Objectif de l'exercice:
Citez mot pour mot et en entier l'extrait consacré à un album de rock sudiste.

Extrait retenu:
==============================

Je ne pense pas. Avec tout le respect que je leur dois, je n’écoute pas vraiment ces artistes… Je ne me suis pas dit qu’il fallait faire un album comme ça en rassemblant toute une liste de références… J’ai juste jouer ce qui me traversait l’esprit et je fais la même chose pour des titres metal… Je veux dire que je n’étudie rien, c’est juste que c’est ainsi que ça sonne quand je joue de la guitare : c’est moi ! Et quand je dis que cet album, c’est moi de retour à la maison, c’est que je j’ai grandi en écoutant The Allman Brothers Band, Lynyrd Skynyrd, .38 Special, Molly Hatchet mais également les The Black Crowes qui est un de mes groupes préférés… Je n’ai pas eu à aller à l'école pour savoir comment faire un album de rock sudiste… c’est juste une grande partie de mon âme musicale…
J’ai la chance d’avoir l’opportunité d’explorer les multiples facettes de mon esprit créatif
Ces influences sont-elles plus fortes que celles metal ?

==============================

Données fournies:
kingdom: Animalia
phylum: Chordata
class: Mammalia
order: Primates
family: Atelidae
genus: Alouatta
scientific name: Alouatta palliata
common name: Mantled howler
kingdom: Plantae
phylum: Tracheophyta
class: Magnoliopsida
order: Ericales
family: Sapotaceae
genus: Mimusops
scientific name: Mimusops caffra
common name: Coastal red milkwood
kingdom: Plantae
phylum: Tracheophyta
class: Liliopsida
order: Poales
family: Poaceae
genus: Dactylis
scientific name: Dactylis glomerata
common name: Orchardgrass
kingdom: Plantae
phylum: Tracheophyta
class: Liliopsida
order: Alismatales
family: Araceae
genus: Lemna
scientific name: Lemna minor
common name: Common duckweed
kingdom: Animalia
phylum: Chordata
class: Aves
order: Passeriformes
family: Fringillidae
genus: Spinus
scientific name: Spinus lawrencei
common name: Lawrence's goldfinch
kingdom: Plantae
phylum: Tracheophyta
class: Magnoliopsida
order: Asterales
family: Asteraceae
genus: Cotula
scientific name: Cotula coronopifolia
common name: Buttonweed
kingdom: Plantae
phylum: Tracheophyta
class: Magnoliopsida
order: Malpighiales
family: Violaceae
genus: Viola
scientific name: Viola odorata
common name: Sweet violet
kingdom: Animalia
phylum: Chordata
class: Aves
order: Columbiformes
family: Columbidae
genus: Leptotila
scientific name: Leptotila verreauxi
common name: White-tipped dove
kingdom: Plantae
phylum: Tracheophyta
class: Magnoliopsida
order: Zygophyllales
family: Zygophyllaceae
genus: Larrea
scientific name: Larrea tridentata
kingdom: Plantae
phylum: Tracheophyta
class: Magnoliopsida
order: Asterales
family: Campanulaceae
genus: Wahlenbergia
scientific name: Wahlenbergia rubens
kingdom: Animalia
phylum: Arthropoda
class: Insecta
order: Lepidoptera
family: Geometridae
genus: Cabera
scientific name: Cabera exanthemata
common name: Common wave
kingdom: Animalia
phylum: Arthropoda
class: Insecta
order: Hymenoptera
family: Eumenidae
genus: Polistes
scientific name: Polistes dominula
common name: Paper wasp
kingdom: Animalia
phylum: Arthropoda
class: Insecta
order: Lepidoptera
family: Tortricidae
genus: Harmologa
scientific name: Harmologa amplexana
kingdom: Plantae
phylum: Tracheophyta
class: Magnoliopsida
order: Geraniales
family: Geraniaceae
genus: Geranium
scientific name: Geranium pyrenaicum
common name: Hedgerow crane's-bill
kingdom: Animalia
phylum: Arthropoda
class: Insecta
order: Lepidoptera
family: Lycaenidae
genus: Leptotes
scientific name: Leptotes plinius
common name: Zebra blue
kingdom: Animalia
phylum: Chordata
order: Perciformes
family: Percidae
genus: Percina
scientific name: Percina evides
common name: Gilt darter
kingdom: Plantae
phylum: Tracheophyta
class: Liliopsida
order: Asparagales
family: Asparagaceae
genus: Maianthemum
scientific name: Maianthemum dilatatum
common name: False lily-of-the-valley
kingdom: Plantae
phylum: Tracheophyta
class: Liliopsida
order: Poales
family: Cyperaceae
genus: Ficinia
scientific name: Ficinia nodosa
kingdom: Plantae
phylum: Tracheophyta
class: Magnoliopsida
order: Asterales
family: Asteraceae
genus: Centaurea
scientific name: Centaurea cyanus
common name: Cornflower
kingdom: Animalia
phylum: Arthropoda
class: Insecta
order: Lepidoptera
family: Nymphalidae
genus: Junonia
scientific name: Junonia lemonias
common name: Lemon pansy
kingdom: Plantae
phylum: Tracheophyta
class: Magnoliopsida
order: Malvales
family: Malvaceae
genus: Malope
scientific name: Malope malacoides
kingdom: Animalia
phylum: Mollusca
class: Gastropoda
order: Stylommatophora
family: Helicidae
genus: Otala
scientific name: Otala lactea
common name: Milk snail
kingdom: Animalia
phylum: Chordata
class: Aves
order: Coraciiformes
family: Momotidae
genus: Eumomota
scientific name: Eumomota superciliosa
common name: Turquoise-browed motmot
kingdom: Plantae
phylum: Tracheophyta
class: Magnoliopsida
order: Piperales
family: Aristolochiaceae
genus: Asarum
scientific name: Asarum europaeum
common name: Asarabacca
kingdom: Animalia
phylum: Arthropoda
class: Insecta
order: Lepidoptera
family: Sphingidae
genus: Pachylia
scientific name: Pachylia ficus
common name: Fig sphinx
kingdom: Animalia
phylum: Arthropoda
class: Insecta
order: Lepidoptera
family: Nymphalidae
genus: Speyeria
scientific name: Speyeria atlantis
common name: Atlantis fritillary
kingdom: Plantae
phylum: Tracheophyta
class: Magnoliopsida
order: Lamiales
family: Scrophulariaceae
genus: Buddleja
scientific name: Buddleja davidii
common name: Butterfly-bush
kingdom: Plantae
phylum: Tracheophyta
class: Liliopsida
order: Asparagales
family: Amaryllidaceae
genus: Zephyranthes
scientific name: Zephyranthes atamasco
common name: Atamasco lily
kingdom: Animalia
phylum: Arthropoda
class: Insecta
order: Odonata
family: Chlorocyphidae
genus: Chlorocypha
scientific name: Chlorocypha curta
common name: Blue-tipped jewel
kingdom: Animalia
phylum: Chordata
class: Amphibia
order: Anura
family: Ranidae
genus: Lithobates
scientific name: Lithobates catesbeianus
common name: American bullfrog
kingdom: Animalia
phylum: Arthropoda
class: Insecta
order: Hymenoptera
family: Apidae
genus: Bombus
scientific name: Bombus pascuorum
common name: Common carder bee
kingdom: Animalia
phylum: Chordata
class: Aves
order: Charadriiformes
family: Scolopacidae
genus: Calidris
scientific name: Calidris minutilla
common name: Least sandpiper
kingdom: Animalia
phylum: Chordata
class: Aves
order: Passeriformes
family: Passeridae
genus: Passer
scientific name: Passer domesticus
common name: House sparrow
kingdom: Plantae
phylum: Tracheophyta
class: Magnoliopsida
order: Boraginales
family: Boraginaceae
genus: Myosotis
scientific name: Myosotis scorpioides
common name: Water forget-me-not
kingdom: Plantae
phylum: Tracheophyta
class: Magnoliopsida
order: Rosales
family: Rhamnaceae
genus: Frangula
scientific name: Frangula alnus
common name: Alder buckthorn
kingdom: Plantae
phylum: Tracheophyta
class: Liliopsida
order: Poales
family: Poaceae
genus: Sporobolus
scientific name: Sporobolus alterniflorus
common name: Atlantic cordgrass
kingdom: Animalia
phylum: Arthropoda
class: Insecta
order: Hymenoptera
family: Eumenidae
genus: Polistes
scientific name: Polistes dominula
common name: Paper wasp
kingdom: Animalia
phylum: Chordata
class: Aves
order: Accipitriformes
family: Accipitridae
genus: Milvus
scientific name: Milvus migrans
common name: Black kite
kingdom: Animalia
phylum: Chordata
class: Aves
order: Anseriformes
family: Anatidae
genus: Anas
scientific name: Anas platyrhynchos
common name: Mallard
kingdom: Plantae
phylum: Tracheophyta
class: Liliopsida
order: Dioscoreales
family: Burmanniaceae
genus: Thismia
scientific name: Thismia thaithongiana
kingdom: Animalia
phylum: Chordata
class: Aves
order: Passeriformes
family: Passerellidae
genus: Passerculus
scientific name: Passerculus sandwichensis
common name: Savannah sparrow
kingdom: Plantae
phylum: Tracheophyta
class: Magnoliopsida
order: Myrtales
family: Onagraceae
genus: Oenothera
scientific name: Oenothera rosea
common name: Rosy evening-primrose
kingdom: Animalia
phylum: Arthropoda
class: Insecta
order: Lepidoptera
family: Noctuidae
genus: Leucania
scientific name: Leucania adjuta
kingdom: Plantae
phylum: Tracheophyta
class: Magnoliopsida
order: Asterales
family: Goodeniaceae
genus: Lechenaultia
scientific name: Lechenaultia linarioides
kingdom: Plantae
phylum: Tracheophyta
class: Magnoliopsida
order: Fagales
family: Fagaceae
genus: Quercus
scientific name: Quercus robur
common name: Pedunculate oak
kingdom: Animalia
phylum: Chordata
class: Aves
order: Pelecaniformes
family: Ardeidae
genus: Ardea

==============================

Corrigé détaillé:
Je ne pense pas. Avec tout le respect que je leur dois, je n’écoute pas vraiment ces artistes… Je ne me suis pas dit qu’il fallait faire un album comme ça en rassemblant toute une liste de références… J’ai juste jouer ce qui me traversait l’esprit et je fais la même chose pour des titres metal… Je veux dire que je n’étudie rien, c’est juste que c’est ainsi que ça sonne quand je joue de la guitare : c’est moi ! Et quand je dis que cet album, c’est moi de retour à la maison, c’est que je j’ai grandi en écoutant The Allman Brothers Band, Lynyrd Skynyrd, .38 Special, Molly Hatchet mais également les The Black Crowes qui est un de mes groupes préférés… Je n’ai pas eu à aller à l'école pour savoir comment faire un album de rock sudiste… c’est juste une grande partie de mon âme musicale…
J’ai la chance d’avoir l’opportunité d’explorer les multiples facettes de mon esprit créatif
Ces influences sont-elles plus fortes que celles metal ?